Notons qu’au vu de la datation des documents, l’Empire romain réunissait des religions issues de cultures différentes. « Bien que cette société fût politiquement impérialiste, elle n’était pas du tout totalitaire. L’idée d’écraser le culte des autres ne serait pas venue à l’esprit des Romains. Dans l’ensemble, ils pensaient qu’il valait mieux respecter tous les dieux, si étranges soient-ils, plutôt que se faire des ennemis dans le monde divin », sourit le responsable du projet.

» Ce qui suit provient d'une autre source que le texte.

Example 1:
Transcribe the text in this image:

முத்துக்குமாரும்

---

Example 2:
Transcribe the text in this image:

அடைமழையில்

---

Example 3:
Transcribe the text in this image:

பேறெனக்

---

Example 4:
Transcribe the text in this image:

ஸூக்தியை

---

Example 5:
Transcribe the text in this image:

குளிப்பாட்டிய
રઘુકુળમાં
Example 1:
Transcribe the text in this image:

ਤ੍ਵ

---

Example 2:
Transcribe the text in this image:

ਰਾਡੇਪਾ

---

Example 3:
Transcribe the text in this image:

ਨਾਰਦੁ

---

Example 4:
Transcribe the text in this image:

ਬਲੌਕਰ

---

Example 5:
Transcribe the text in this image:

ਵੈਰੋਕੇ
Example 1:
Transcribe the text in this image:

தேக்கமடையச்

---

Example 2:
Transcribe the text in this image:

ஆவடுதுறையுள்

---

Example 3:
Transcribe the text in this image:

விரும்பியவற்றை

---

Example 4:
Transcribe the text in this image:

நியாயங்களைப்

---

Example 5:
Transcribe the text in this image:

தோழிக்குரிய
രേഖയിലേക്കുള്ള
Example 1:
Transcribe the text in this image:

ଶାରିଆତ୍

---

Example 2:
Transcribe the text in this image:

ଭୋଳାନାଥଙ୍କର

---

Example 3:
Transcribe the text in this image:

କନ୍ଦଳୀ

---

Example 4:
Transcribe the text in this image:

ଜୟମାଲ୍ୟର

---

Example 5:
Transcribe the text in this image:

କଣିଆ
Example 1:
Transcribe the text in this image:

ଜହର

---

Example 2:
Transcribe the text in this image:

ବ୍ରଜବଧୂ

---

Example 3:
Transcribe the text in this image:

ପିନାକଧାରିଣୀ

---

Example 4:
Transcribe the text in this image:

Des langues à ne pas oublier

Côté résultats, les scientifiques ont découvert des similitudes dans tous les rituels, malgré la diversité des langues. Ils ont aussi pu noter que ces rites se réalisent à certaines occasions, et varient en fonction du contexte où ils s’effectuent.

« Il existe ainsi des rituels de nouvel an, de défense de la cité, d’excuse auprès des dieux, des rituels civiques où les différentes composantes de la cité se retrouvent, etc. Chaque rituel est unique, à partir d’un patron commun. »

La participation aux rites prenait, en outre, une grande place dans la vie des citoyens : « Grâce aux Tables Eugubines, on sait que le rituel civique de purification impliquait le sacrifice de 24 animaux. Il durait donc des heures, et mobilisait des centaines, si pas des milliers, de personnes, qui devaient être attentives aux gestes et paroles de l’officiant. »

L’étude linguistique a permis, de son côté, de faire de belles avancées dans la compréhension de ces langues oubliées, et particulièrement en ombrien. Des résultats qui ont récemment abouti à la publication d’une monographie. « D’ici la fin du projet, nous avons pour ambition d’écrire un ouvrage collectif en plusieurs langues, qui sera consacré à la notion d’autels en Ombrie, en Étrurie et à Rome », indique le Pr. Dupraz.

Selon lui, ces résultats rappellent combien il est important de conserver les traces des langues disparues, de préserver celles encore vivantes, et les traditions intellectuelles auxquelles elles se rattachent.

« 6.000 langues sont toujours parlées aujourd’hui. Mais nous serons chanceux s’il en reste 1000 d’ici la fin du siècle. Une uniformisation linguistique, telle que le monde l’a connue avec le latin, serait pourtant regrettable. Elle susciterait possiblement des tentatives de redifférenciation linguistiques désespérées, amenant à des replis identitaires.»

« Il est clair que certaines crispations actuelles proviennent en partie de l’insécurité linguistique. Quand on n’est pas sûr que la génération qui nous suit parlera notre langue, c’est dur à vivre. Appartenir à une communauté linguistique précise est bien souvent un besoin pour les gens », conclut le Pr. Dupraz.